What are some strategies to keep these archives in circulation?

One very important, emerging content management system (CMS) is Mukurtu. Mukurtu is an open-source CMS that focuses on empowering Indigenous communities to manage and share their cultural heritage in appropriate ways. It was originally developed with an Aboriginal community in Australia to manage access using their local protocols, and has since grown to accommodate customization for any Indigenous local protocols. It is far from a perfect system but is a definite trailblazer in helping to scaffold many community organizations into a more structured information management practice. Michael Wynne, a member of the Mukurtu team, sits on our steering committee to better align our shared efforts.

Do you see Indigitization working with other sectors in addition to academia, or with any particular field? 

Indigitization began as a multidisciplinary, cross-sectoral project and has always been open to collaboration, where the fit is good. It is a core quality of most of our team members that we challenge the practices that we have been taught.
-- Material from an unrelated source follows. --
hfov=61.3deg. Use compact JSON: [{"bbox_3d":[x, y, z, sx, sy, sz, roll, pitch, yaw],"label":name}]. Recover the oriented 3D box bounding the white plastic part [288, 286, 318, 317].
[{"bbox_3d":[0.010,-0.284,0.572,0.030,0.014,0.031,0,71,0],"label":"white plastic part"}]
Such collaborations can take the form of structural partnerships, where a new institution becomes a part of the Indigitization team; it can exist as temporary project partnerships where we join with another group to develop new resources or reach new audiences; or it can be an informal relationship where we help each other meet goals without any greater commitments. 

The Archives at UNBC has long been a partner, as has the Sustainable Heritage Network based in Washington State University. We have emerging relationships with the First Peoples Cultural Council and with colleagues at Mount Royal University. As we grow and need additional capacities in terms of educational tools, information management systems support and in providing greater reach for our resources, we will likely partner with organizations that have similar goals and are positioned to take on some of these challenges.